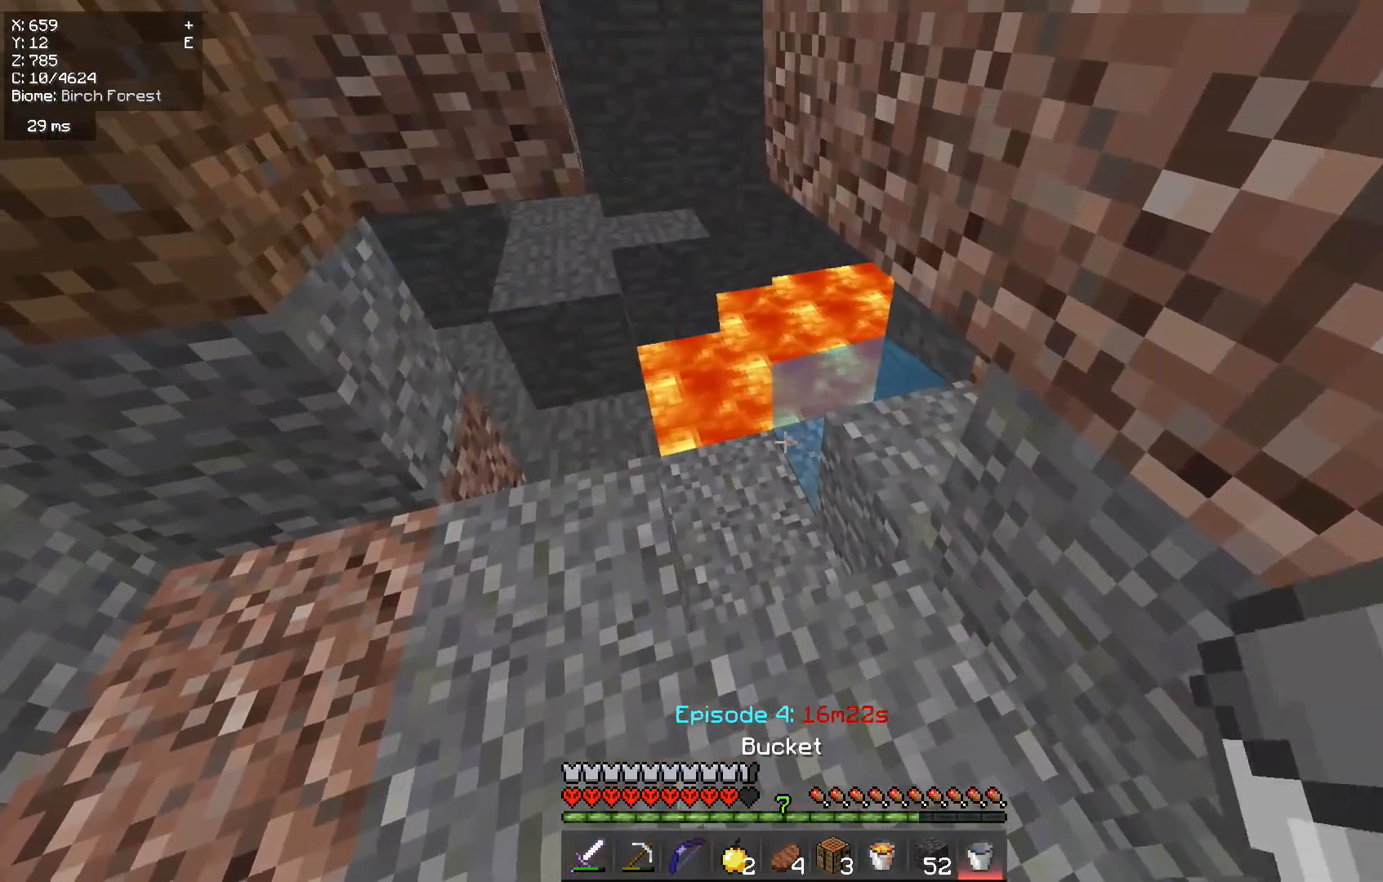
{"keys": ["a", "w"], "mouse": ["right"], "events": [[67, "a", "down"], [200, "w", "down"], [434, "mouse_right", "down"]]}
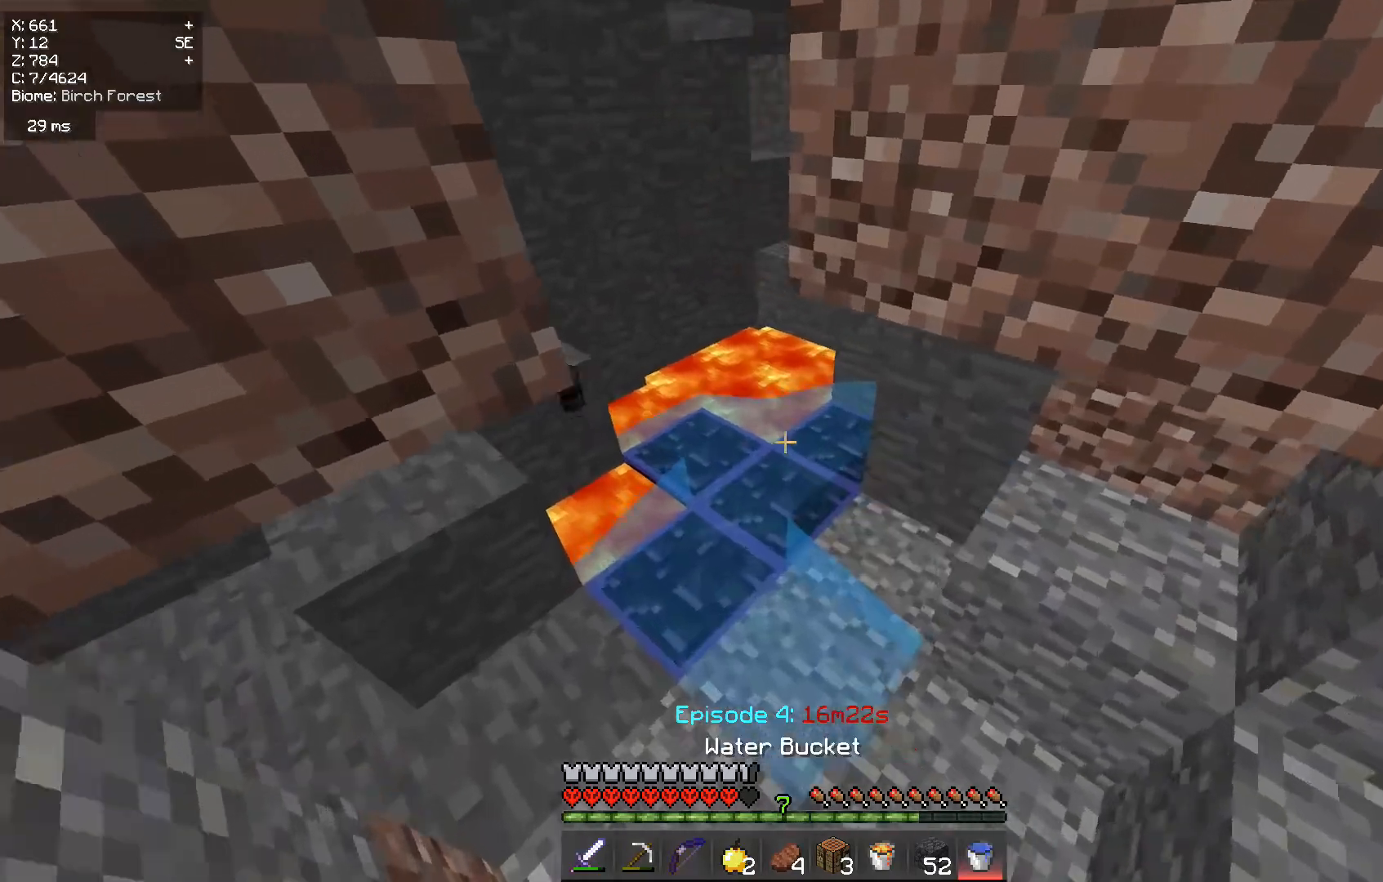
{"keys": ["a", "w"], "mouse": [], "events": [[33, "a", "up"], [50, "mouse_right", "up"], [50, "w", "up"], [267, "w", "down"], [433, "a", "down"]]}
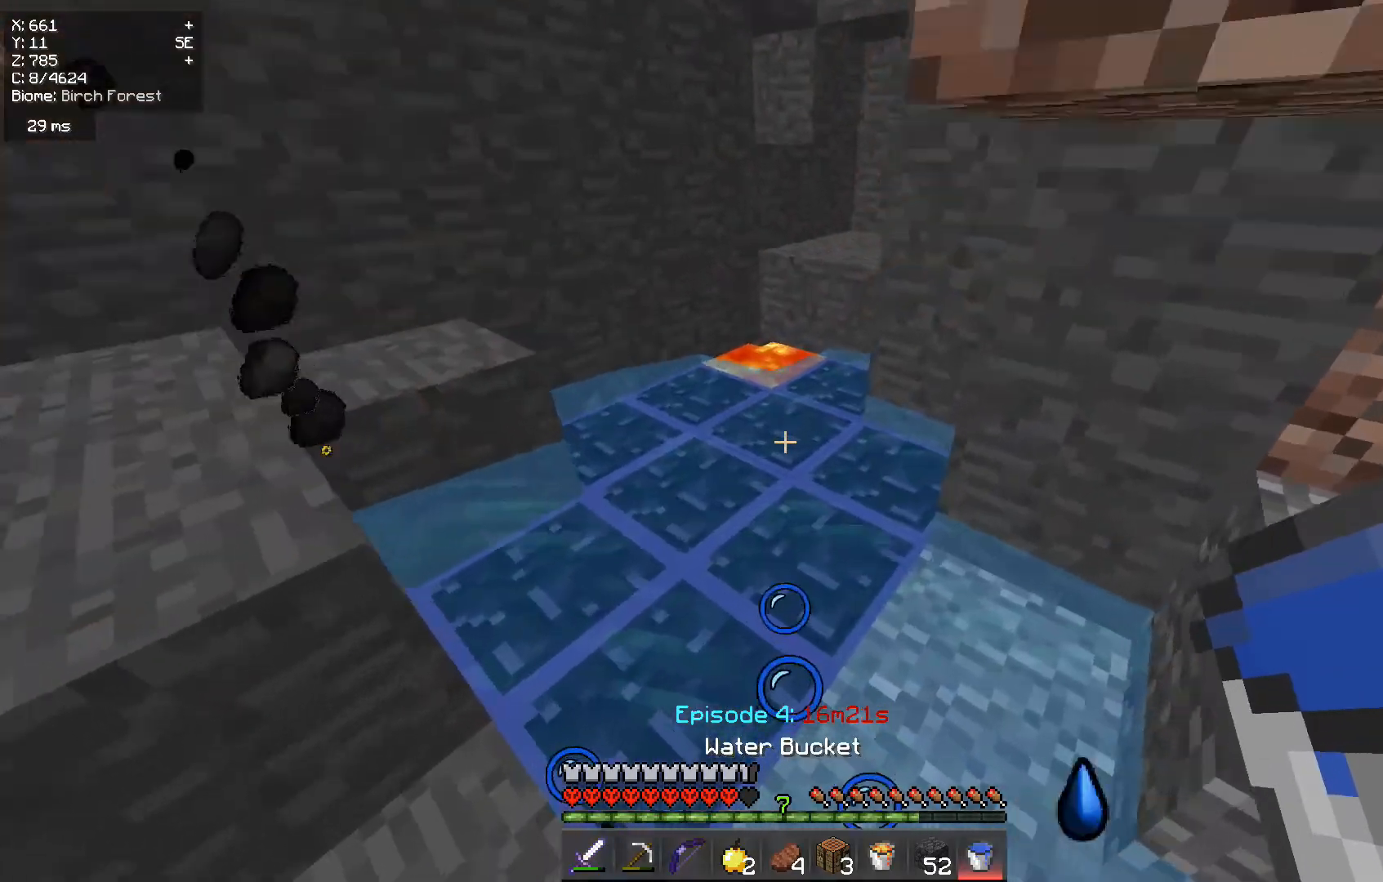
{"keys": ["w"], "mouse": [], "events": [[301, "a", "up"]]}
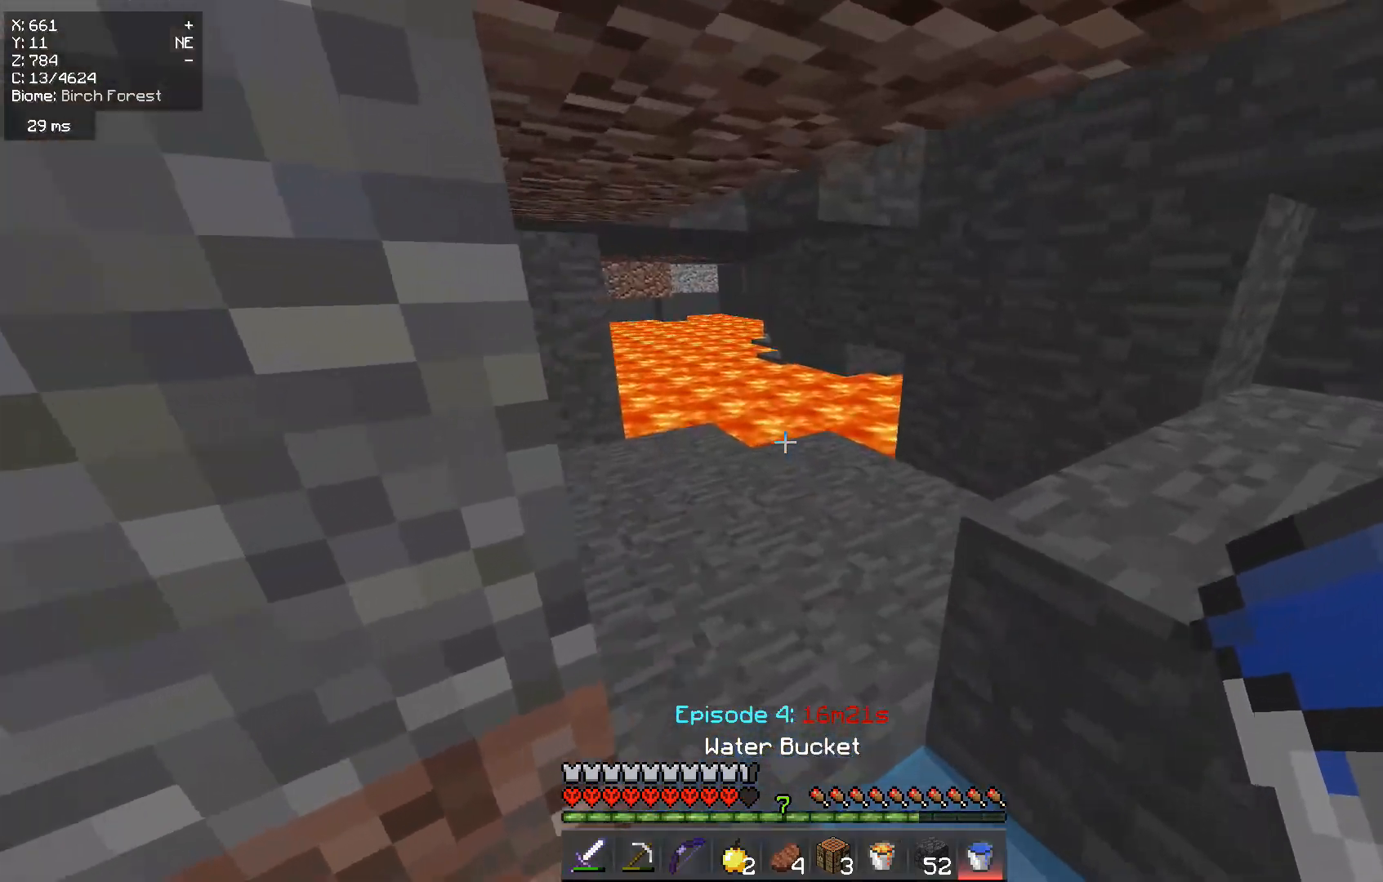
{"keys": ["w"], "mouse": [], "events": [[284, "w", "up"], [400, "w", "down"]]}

> WORK TO BE COMPLETED: All lines above that include the word "down" should be located and copied.

> ANSWER TO THE EXERCISE:
{"keys": ["a", "w"], "mouse": ["right"], "events": [[67, "a", "down"], [200, "w", "down"], [434, "mouse_right", "down"]]}
{"keys": ["a", "w"], "mouse": [], "events": [[33, "a", "up"], [50, "mouse_right", "up"], [50, "w", "up"], [267, "w", "down"], [433, "a", "down"]]}
{"keys": ["w"], "mouse": [], "events": [[284, "w", "up"], [400, "w", "down"]]}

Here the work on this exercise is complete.